#### [Source extract]
So far, when presenting quantitative information in python, we have used matplotlib
to build line graphs and surface plots using the following functionality:
import matplotlib.pyplot as plt
import numpy as np
# generate a numpy array, x, then take the
# square-root of this array, y.
x = np.linspace(0, 100, 5000)
y = np.sqrt(x)
# label axes, then plot
# x against y
plt.xlabel('x')
plt.ylabel('sqrt(x)')
plt.plot(x,y)
# plt.show() to visualise our graph
plt.show()
There is an alternate means of plotting in which we use python objects to build our plot with the following logic:
A figure in matplotlib
is divided into two kinds of objects.
- Figure object
- Axes object(s)
A Figure
object can contain one or more axes objects. Each Axes
represents one plot inside our whole figure. Rewriting the above using our new object-oriented logic would be done as follows:
# produce a figure object, name it 'fig'
fig = plt.figure()
# add an `Axes` object
ax = fig.add_subplot()
# label axes, then plot x against y
ax.set_xlabel('x')
ax.set_ylabel('sqrt(x)')
ax.plot(x, y)
fig.show()
All we seem to have done here is added an extra step, to produce the same plot; the advantages of this method are not immediatley obvious. The rest of this section will use a chemical example in order to convince you of this methodology.
Application to chemistry, free energies of mixing
Metals are have found a great deal of application throughout society owing to their mechanical and electrical properties, but their usues are often limited dependent on the properties of a material. For example, copper is highly electronically conductive, but does not have the mechanical strength of titanium. Alloying metals allows for the manipulation of the physical and chemical propeties of metals by mixing togther different metals. Alloying can increase resistance to oxidation, improve strength, conductivity, and melting point releative to the pure metals to be alloyed. Consider brass, often used in household fixtures, brasses have a greater resistance to corrosion than pure zinc or copper, the two major metals that constitute a brass alloy. The combination also has a low melting point allowing it to be easily cast into many different shapes and sizes. Steel, an alloy of carbon and iron is, again, more corrosion resistant than iron (iron of course, is highly susceptible to oxidation/rusting) and steel is valued the world over for its mechanical properties.

#### [Task goal]
In the matplotlib tutorial, what does each Axes object represent?

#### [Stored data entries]
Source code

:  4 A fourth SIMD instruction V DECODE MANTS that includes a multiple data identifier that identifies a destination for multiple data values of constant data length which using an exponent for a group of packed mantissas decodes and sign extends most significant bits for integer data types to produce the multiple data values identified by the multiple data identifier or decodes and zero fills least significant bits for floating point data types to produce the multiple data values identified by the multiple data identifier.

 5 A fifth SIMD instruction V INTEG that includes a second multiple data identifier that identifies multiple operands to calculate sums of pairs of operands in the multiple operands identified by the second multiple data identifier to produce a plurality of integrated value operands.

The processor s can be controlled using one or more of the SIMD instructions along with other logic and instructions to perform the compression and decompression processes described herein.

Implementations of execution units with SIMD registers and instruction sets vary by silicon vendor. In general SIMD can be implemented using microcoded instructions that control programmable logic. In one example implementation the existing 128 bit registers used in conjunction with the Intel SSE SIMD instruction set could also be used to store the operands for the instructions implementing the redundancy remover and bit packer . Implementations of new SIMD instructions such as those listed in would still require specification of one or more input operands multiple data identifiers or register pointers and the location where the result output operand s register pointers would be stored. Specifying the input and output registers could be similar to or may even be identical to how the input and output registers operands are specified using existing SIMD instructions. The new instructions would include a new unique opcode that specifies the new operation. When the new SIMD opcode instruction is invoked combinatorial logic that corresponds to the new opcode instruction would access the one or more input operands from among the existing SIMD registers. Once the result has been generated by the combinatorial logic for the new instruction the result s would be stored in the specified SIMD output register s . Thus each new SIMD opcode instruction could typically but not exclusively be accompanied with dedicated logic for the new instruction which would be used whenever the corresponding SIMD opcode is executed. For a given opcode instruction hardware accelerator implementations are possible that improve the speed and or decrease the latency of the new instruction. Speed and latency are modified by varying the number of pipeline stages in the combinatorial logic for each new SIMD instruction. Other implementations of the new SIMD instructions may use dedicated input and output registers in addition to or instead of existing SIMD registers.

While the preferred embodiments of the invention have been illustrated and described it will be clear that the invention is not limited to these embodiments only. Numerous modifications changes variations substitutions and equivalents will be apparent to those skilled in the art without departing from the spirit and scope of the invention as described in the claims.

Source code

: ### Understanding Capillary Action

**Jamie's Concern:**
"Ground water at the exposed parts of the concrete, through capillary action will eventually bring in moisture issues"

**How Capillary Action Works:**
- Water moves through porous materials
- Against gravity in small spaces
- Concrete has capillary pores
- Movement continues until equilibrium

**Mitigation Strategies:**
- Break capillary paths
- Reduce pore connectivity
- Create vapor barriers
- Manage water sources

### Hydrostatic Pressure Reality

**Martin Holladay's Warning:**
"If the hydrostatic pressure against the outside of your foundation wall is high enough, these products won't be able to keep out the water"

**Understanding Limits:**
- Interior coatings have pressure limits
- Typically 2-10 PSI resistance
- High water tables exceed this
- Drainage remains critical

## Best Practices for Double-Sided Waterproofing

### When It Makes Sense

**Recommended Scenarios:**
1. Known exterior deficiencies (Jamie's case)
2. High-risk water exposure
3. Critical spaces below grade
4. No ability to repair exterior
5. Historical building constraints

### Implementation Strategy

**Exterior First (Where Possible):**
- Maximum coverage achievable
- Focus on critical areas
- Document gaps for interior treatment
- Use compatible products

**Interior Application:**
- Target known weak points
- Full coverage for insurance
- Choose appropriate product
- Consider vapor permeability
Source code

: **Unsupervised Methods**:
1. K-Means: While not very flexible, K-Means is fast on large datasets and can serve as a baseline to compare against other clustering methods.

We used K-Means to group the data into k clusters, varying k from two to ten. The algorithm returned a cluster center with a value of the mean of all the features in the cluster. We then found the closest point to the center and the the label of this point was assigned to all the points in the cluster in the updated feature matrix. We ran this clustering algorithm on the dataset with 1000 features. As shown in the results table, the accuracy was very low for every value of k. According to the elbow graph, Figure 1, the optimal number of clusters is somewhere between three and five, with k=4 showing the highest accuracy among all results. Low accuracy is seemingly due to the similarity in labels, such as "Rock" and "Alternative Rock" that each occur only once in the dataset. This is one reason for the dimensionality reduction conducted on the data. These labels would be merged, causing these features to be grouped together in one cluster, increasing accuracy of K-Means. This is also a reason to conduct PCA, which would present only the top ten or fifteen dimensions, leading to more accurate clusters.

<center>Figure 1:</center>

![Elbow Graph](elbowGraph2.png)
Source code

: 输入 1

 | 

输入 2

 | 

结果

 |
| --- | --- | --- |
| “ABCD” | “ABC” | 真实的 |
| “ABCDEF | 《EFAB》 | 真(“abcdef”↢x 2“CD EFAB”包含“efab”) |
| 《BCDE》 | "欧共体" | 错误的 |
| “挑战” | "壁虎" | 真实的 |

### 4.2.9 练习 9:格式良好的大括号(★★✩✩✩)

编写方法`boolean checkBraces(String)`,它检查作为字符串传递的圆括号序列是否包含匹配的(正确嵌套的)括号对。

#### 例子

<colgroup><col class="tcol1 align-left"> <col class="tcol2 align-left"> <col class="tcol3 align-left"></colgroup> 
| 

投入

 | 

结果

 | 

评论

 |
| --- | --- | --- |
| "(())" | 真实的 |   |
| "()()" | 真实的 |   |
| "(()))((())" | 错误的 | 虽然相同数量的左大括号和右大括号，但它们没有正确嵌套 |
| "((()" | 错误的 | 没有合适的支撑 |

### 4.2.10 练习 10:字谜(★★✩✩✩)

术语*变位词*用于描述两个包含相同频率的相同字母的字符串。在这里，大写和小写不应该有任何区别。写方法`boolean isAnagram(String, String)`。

#### [Completed exercise]
Each Axes object represents one plot inside the whole figure.